La Fleur Vaincue Par Le Gel | Thöndrupgyäl
Tserang et Lhakyi sont deux beaux jeunes tibétains qui s’aiment depuis l’enfance et s’opposent ainsi aux coutumes ancestrales de leur village qui ne saurait tolérer une telle union.
Thöndrupgyäl nous offre une longue nouvelle en sept chapitres, autant de témoignages plus ou moins concordants des différents protagonistes, dénouant de manière originale le fil de cette romance contrariée aux forts relents symboliques. La Fleur Vaincue Par Le Gel est en effet une parfaite représentation d’un combat entre modernité et tradition, via le diktat du mariage arrangé.

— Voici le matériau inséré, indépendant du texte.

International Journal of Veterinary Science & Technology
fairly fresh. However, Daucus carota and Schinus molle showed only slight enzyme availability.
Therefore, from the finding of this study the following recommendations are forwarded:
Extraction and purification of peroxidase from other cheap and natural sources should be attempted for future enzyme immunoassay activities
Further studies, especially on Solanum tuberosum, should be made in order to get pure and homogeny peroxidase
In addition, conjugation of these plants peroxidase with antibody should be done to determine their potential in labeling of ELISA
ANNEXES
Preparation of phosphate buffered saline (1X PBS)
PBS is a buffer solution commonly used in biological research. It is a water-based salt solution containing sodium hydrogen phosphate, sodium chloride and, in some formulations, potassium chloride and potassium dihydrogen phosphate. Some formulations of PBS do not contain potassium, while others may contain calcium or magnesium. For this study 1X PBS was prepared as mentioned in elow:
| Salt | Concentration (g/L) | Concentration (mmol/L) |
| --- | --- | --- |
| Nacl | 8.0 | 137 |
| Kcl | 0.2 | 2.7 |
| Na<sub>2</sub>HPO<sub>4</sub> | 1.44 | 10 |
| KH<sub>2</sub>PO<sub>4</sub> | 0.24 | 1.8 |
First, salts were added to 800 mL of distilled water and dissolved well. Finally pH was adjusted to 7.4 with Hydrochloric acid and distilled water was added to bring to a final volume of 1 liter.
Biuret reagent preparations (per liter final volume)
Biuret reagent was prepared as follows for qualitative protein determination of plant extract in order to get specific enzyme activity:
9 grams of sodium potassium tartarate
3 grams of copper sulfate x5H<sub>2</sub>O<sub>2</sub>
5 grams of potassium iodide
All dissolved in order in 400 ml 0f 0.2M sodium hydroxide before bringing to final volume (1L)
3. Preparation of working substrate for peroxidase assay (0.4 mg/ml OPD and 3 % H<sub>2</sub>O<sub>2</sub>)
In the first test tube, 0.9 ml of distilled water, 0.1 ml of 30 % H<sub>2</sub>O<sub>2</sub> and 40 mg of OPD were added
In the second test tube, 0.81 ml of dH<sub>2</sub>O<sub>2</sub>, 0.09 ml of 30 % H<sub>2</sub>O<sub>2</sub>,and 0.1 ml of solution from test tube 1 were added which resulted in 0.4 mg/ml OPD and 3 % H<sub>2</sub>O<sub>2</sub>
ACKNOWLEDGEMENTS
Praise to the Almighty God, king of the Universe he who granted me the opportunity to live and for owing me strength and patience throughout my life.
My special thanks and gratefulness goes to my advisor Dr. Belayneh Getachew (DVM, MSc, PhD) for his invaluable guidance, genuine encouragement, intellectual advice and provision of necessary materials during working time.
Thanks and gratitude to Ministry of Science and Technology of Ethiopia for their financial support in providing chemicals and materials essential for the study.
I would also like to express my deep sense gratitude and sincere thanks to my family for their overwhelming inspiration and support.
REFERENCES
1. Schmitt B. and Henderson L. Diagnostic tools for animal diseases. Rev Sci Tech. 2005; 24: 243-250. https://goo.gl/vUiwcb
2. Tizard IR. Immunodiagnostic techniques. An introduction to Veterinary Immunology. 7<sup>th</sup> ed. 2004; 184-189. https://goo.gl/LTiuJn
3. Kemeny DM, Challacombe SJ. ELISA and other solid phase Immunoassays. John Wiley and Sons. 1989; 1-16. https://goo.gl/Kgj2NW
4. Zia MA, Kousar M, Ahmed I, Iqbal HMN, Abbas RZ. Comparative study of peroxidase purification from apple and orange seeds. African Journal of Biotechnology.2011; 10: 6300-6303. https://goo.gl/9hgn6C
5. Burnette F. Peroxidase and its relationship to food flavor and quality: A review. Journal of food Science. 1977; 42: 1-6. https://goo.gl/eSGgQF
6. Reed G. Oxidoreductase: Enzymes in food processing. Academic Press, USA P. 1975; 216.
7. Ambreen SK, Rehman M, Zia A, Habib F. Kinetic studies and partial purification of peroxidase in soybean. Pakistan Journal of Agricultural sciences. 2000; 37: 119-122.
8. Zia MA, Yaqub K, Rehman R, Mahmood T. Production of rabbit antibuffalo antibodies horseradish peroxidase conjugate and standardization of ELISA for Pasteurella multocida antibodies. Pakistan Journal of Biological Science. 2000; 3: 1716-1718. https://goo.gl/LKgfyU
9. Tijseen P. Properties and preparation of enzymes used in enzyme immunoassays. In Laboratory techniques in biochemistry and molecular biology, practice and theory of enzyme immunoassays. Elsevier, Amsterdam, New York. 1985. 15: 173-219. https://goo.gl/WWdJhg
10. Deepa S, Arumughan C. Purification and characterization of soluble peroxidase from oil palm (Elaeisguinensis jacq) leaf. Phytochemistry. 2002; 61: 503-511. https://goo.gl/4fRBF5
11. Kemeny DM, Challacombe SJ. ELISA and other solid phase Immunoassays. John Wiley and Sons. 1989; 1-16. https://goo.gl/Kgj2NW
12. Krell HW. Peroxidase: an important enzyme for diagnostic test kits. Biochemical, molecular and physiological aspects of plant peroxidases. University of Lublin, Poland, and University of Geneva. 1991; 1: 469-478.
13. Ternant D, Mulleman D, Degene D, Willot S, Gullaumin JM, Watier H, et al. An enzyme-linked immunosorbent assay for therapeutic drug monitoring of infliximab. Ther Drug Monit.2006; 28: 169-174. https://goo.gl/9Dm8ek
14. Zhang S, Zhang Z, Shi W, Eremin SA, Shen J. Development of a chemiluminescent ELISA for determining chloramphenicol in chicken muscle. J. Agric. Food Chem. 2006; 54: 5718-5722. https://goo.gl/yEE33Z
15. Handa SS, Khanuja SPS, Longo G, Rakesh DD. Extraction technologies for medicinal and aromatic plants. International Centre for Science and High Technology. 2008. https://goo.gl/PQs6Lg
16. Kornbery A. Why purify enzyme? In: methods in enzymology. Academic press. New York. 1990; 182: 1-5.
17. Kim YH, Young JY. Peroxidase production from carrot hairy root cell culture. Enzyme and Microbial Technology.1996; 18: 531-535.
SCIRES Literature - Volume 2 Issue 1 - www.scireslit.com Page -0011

Texte entièrement inédit en traduction française, ce court roman a surtout été le tout premier jamais publié en langue tibétaine en 1981, événement d’importance quand on connaît la mainmise du pouvoir central de Pékin sur cette province.
L’auteur occupe désormais une place au sommet du panthéon culturel national, à titre posthume cependant puisqu’il s’est donné la mort en 1985, à 32 ans. Un geste en forme d’ultime avertissement, exhortation au réveil de son peuple, appelé à toujours rester lui-même en dépit de l’occupation chinoise. Poète, historien, essayiste,romancier, son oeuvre pléthorique encore à découvrir chante une modernité qui permettrait à ses compatriotes de traiter d’égal à égal avec le grand frère occupant et ne plus être considérés comme des assistés incapables de se suffire à eux-mêmes. L’autre volume publié chez le même éditeur en 2007 : L’Artiste Tibétain, un recueil de nouvelles, nous familiarisera un peu plus avec la personnalité complexe de cet intellectuel éclairé.
En attendant, ce texte charmant, limpide, aux accents poétiques certains et à l’exotisme incontestable, nous permettra encore de découvrir une ruralité quotidienne très éloignée de l’image habituelle du Tibet galvaudée par les médias occidentaux piqués de spiritualité et récupérant à tort et à travers l’image bienveillante du Dalaï Lama. Une façon idéale de découvrir la culture du cru, un équivalent littéraire et tibétain du joli film Le Chien Jaune De Mongolie si l’on préfère.